Lebanon celebrates election of new president
By Euronews

Party time in central Beirut as Lebanese celebrate election of a new president ending 29 months of political stalemate

Hundreds of Lebanese celebrated the election of their president on Monday evening ( Oct 31), marking the end of 29 months of being without a head of state.

The orange flags of the Free Patriotic Movement were in abundance as the party’s founder Michel Aoun now has the top job.

But for the first time a Lebanese president also has the support of a popular base in a country strictly divided along sectarian-politico lines.

One of those in party mood in central Beirut was actor Charbel Iskandar:

“General Michel Aoun is now gathering around him all the political parties, this is the achievement we want. We want a president that gather people not divide them.”

Aoun’s election, however, also secures victory for the powerful Shia Islamist group Hezbollah, which has given him their support. That in turn strengthens the Shia axis in the region incorporating Iran and Syria. But part of the deal clinched before Monday’s parliamentary vote also prepared the way for Sunni leader Saad al-Hariri to become prime minister.

“This is a very important day for Lebanon, and God willing the Lebanese people will see that we were in a very difficult position but today is the beginning of the end of the risks that were around us,” said al-Hariri.

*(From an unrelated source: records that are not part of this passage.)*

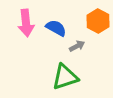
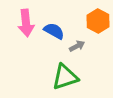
blue semicircle: moved 2 px left, 3 px down
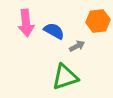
orange hexagon: rotated 25 degrees clockwise
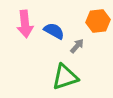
pink arrow: moved 1 px left, 1 px down
gray arrow: rotated 21 degrees counterclockwise
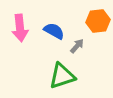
pink arrow: moved 5 px left, 4 px down
green triangle: moved 3 px left, 1 px up
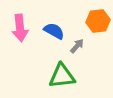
green triangle: rotated 12 degrees clockwise
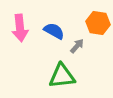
orange hexagon: moved 2 px down; rotated 15 degrees clockwise
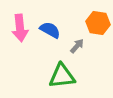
blue semicircle: moved 4 px left, 1 px up
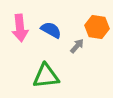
orange hexagon: moved 1 px left, 4 px down
blue semicircle: moved 1 px right
green triangle: moved 16 px left
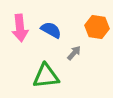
gray arrow: moved 3 px left, 7 px down
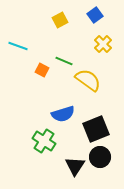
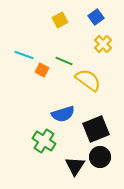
blue square: moved 1 px right, 2 px down
cyan line: moved 6 px right, 9 px down
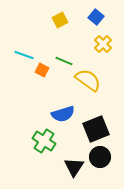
blue square: rotated 14 degrees counterclockwise
black triangle: moved 1 px left, 1 px down
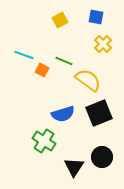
blue square: rotated 28 degrees counterclockwise
black square: moved 3 px right, 16 px up
black circle: moved 2 px right
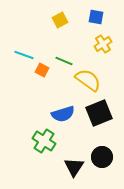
yellow cross: rotated 12 degrees clockwise
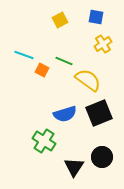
blue semicircle: moved 2 px right
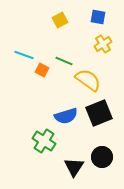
blue square: moved 2 px right
blue semicircle: moved 1 px right, 2 px down
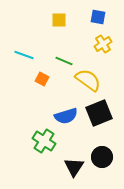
yellow square: moved 1 px left; rotated 28 degrees clockwise
orange square: moved 9 px down
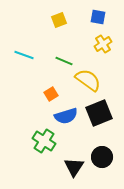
yellow square: rotated 21 degrees counterclockwise
orange square: moved 9 px right, 15 px down; rotated 32 degrees clockwise
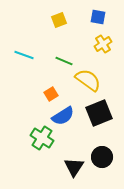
blue semicircle: moved 3 px left; rotated 15 degrees counterclockwise
green cross: moved 2 px left, 3 px up
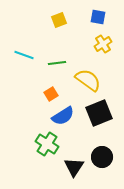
green line: moved 7 px left, 2 px down; rotated 30 degrees counterclockwise
green cross: moved 5 px right, 6 px down
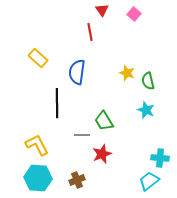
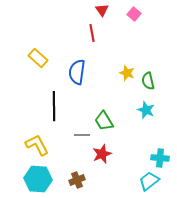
red line: moved 2 px right, 1 px down
black line: moved 3 px left, 3 px down
cyan hexagon: moved 1 px down
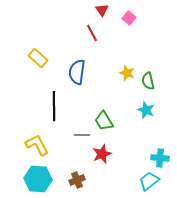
pink square: moved 5 px left, 4 px down
red line: rotated 18 degrees counterclockwise
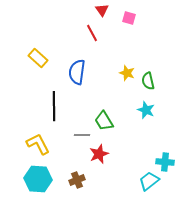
pink square: rotated 24 degrees counterclockwise
yellow L-shape: moved 1 px right, 1 px up
red star: moved 3 px left
cyan cross: moved 5 px right, 4 px down
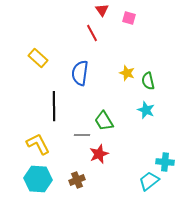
blue semicircle: moved 3 px right, 1 px down
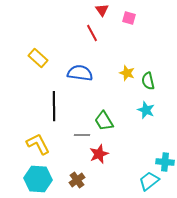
blue semicircle: rotated 90 degrees clockwise
brown cross: rotated 14 degrees counterclockwise
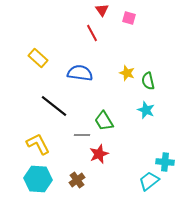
black line: rotated 52 degrees counterclockwise
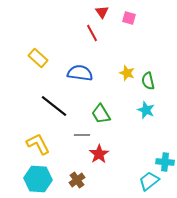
red triangle: moved 2 px down
green trapezoid: moved 3 px left, 7 px up
red star: rotated 12 degrees counterclockwise
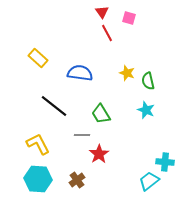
red line: moved 15 px right
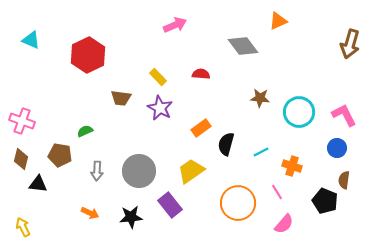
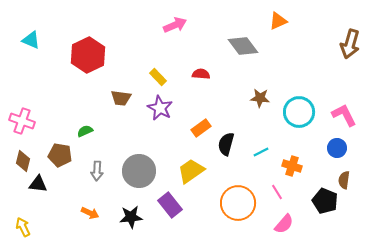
brown diamond: moved 2 px right, 2 px down
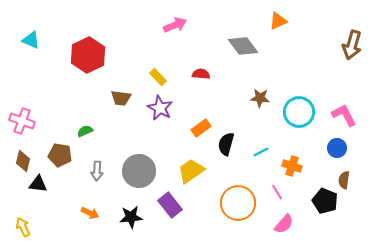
brown arrow: moved 2 px right, 1 px down
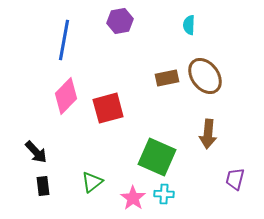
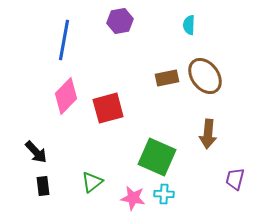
pink star: rotated 25 degrees counterclockwise
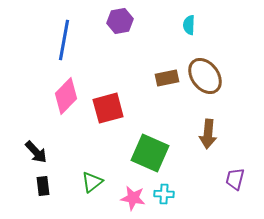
green square: moved 7 px left, 4 px up
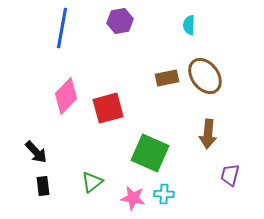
blue line: moved 2 px left, 12 px up
purple trapezoid: moved 5 px left, 4 px up
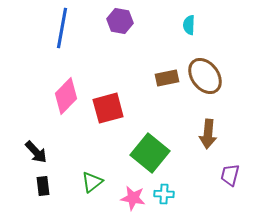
purple hexagon: rotated 20 degrees clockwise
green square: rotated 15 degrees clockwise
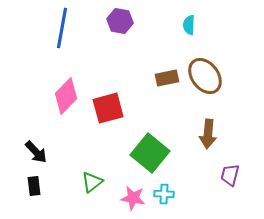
black rectangle: moved 9 px left
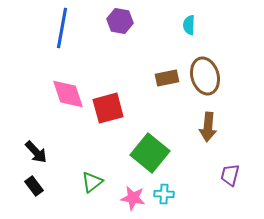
brown ellipse: rotated 21 degrees clockwise
pink diamond: moved 2 px right, 2 px up; rotated 63 degrees counterclockwise
brown arrow: moved 7 px up
black rectangle: rotated 30 degrees counterclockwise
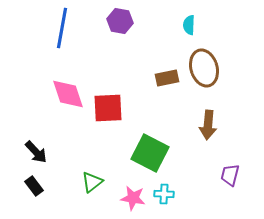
brown ellipse: moved 1 px left, 8 px up
red square: rotated 12 degrees clockwise
brown arrow: moved 2 px up
green square: rotated 12 degrees counterclockwise
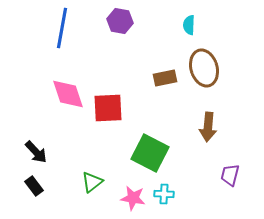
brown rectangle: moved 2 px left
brown arrow: moved 2 px down
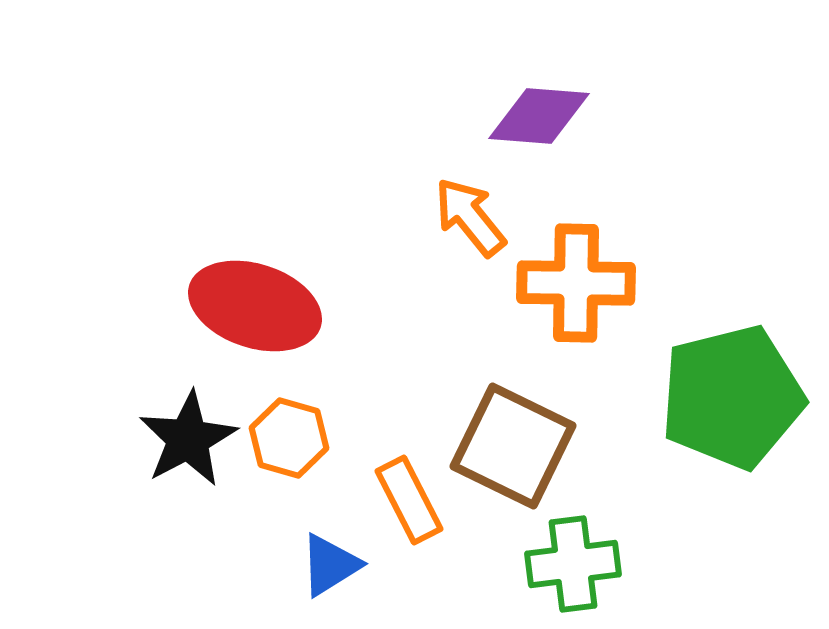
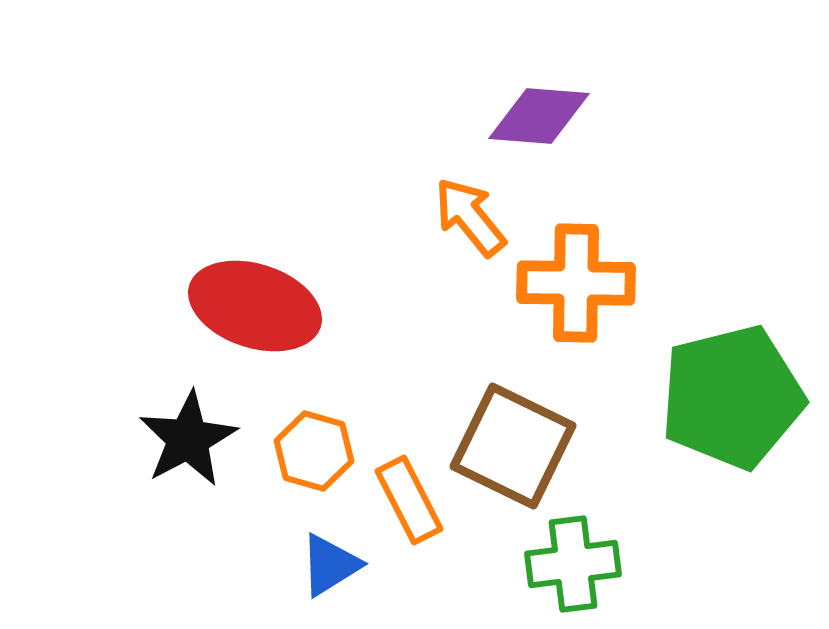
orange hexagon: moved 25 px right, 13 px down
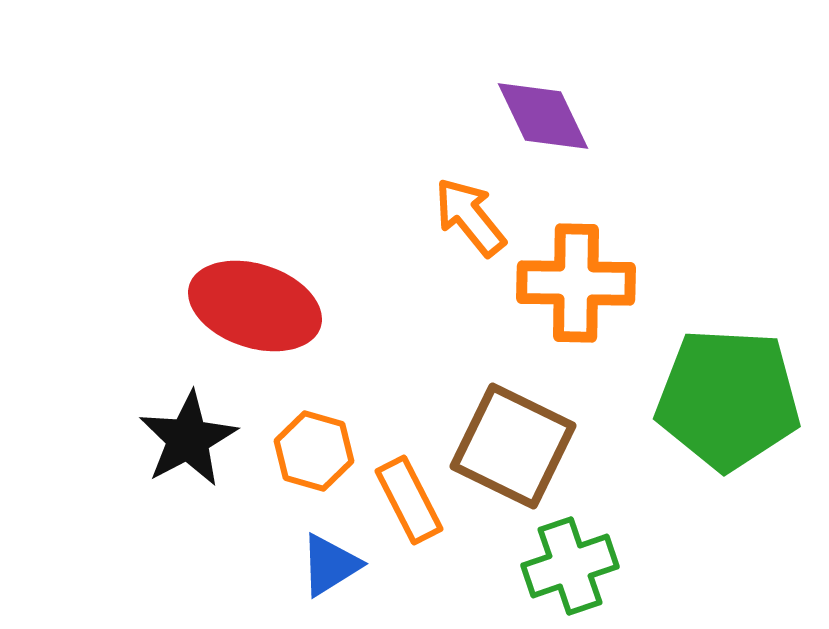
purple diamond: moved 4 px right; rotated 60 degrees clockwise
green pentagon: moved 4 px left, 2 px down; rotated 17 degrees clockwise
green cross: moved 3 px left, 2 px down; rotated 12 degrees counterclockwise
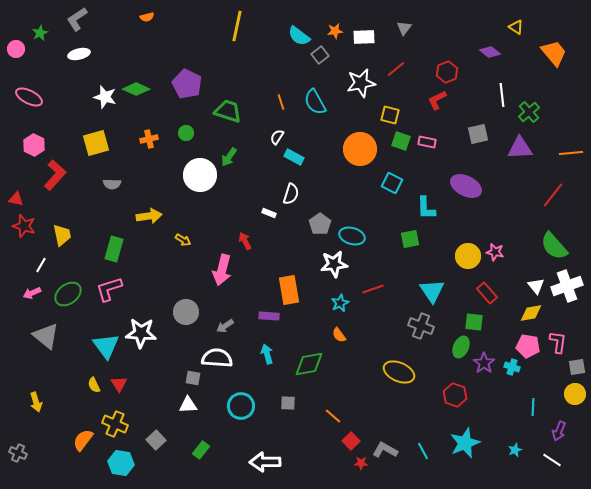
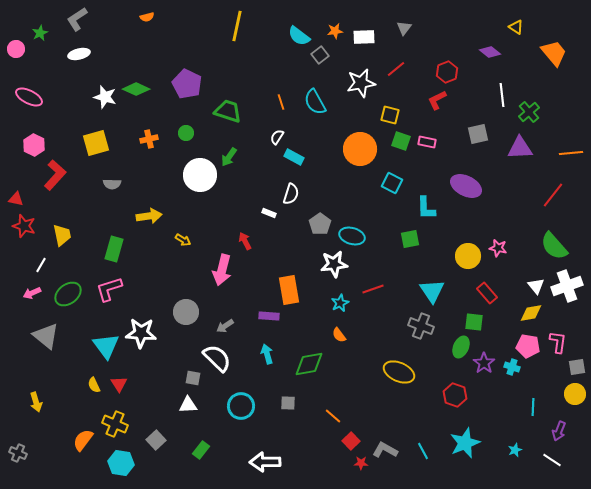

Lebanon has a complex power-sharing system which stipulates that the president should always be a Maronite, Lebanon’s largest Christian denomination. The prime minister is a Sunni Muslim and the parliamentary speaker of Shi’ite.

Aoun, an 81-year-old former army general, secured 83 votes in the 128-seat chamber when MPs convened for their 46th attempt to choose a head of state.

He is is best known for fighting two ruinous wars at the end of the civil war, one against Syrian troops in Lebanon and the other against a rival Christian leader. He struck his alliance with Hezbollah a decade ago after returning from exile in France after the departure of Syrian forces in 2005.

Lebanon’s political stalemate has paralysed the government which is struggling to deal with deep divisions over the five-year civil war in neighbouring Syria and the arrival of more than one million refugees.